Sunday, September 5, 2010

Momofuku Fried Chicken

I've seen so many great comments / reviews about Momofuku (not the Ramen creator, but David Chang's restaurants) and have been longing to try its dish. Nevertheless, New York is not exactly near from Copenhagen and albeit in plan, I didn't manage to put down an actual plan to visit the city yet. Dying to try the dish, I looked up some Momofuku dishes and find the most executable one to try out.
Momofuku fried chicken
Why executable? None of Momofuku's recipe requires less than half a day preparation, some even requires a few days of preparation, I'm so defeated just by reading the recipe. Normally if I fried chicken, I'll just marinate the chicken overnight & throw it into my deep fryer but the Momofuku fried chicken recipe seems achievable with stunning result, hence my first Momofuku attempt.

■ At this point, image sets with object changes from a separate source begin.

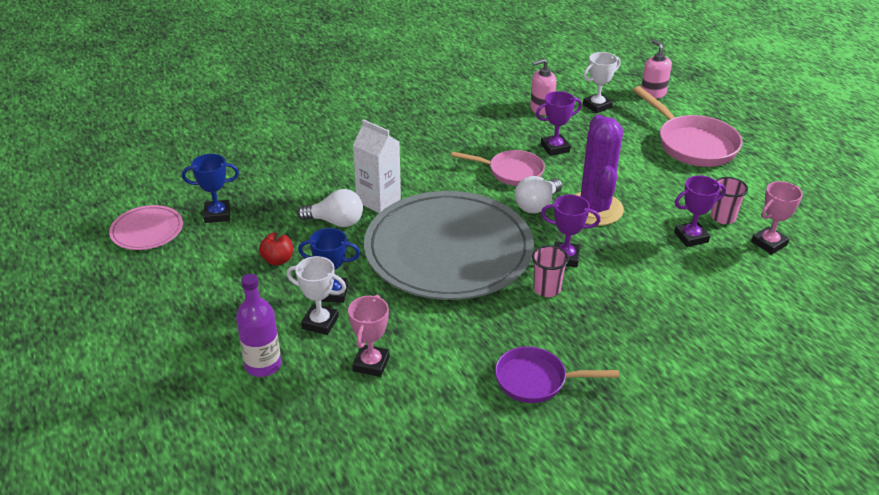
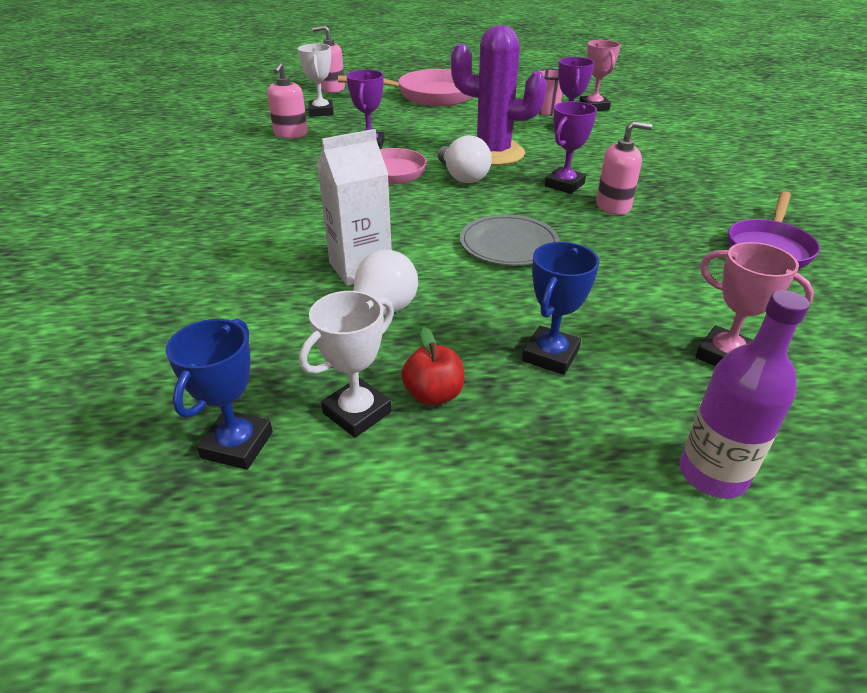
camera: 65 degrees left, 0 degrees up
(147, 230) = (186, 580): pink plate -> none
(320, 322) = (618, 383): white trophy -> white trophy (357, 412)
(448, 250) = (509, 244): grey plate -> grey plate, size x0.43
(546, 289) = (613, 206): pink cup -> pink soap dispenser

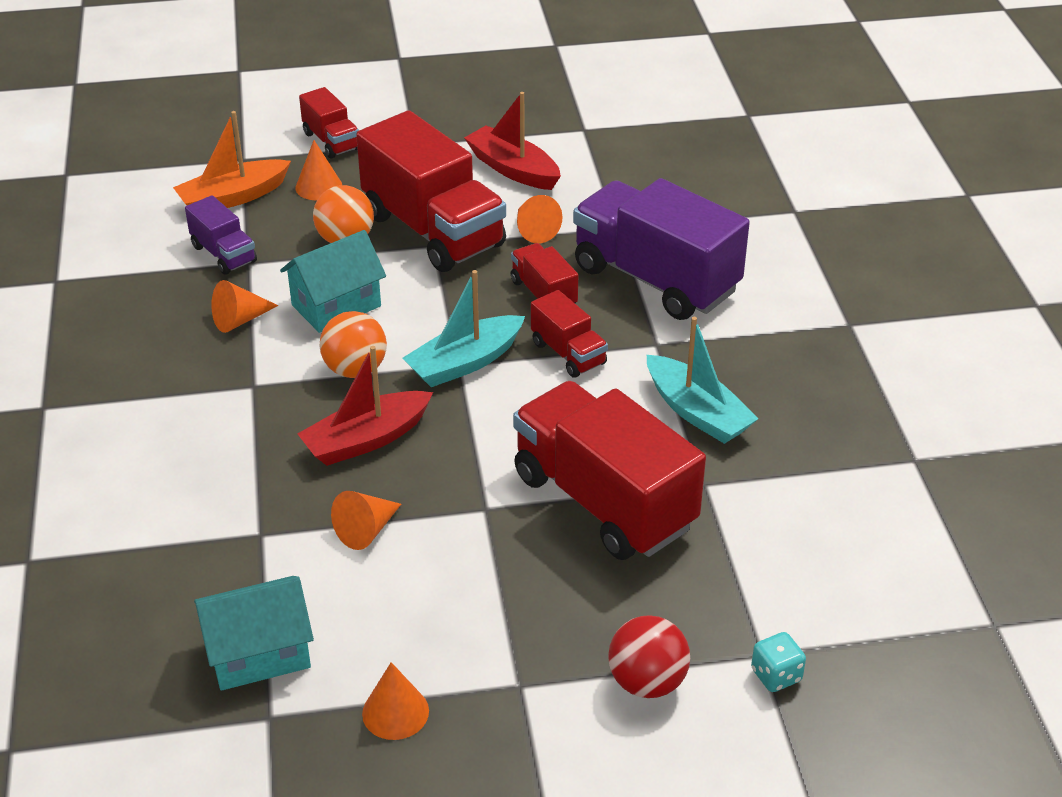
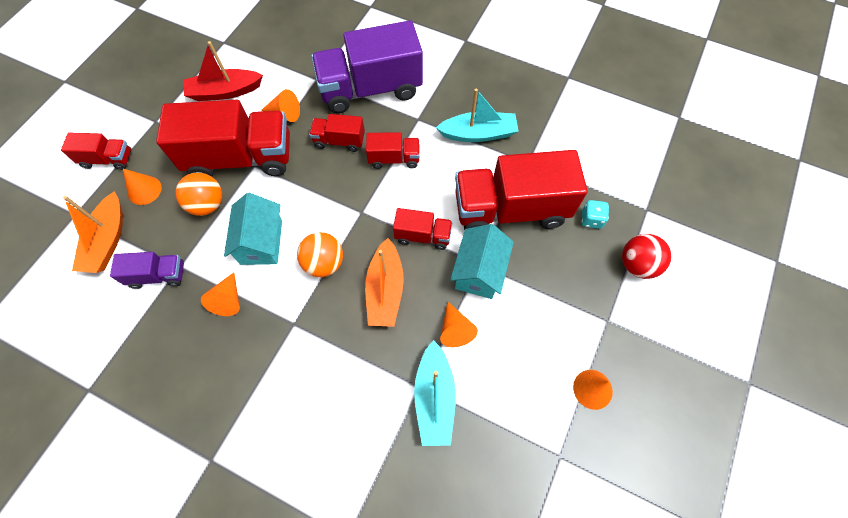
camera: 55 degrees left, 25 degrees up
(259, 653) = (511, 437): turquoise house -> turquoise house (479, 271)
(366, 440) = (385, 290): red boat -> orange boat
(465, 363) = (362, 208): turquoise boat -> turquoise boat (434, 398)
(477, 435) = (423, 235): none -> red truck
(776, 675) = (662, 212): turquoise dice -> turquoise dice (591, 219)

I used 6 chicken drumsticks, brine them in water, sugar & salt liquid in container for 2hours in fridge, then steam them for about 40minutes until cooked. The cooked drumsticks are then chilled in fridge overnight on rack (or at least 2 hours) to make sure the skin is dried. The chicken is taken out from fridge at least 30 minutes before frying (to bring it to room temperature) and then fried in a deep fryer of 185ºC, turning once until the skin is deep brown and crisp (about 6 - 8 minutes).
Brined, steamed chicken drumstick on a rack
I have pre-made some octo vinaigrette sauce made of finely chopped garlic, ginger, sugar, bird's eye chilli, rice wine vinegar, sesame oil, cooking oil and soy sauce; which is said to taste good with everything (proven) except ostrich egg by David Chang. The fried drumsticks taste good on its own, crispy skin, oh...I can eat a lot of those; tossing them in octo vinaigrette brings the drumstick to another level, it's heavenly. Finger tripple licking good.

Octo vinaigrette sauce

My verdict: although the recipe is time consuming but the result is well worth the effort. Mr.T thinks fried chicken should be done that way!!  :)

In face, the sauce was so good that I refuse to throw the leftovers away. I brine some chicken breast, deep fried them, heat the sauce in a sauce pan and toss in the chicken. Result? Wonderful.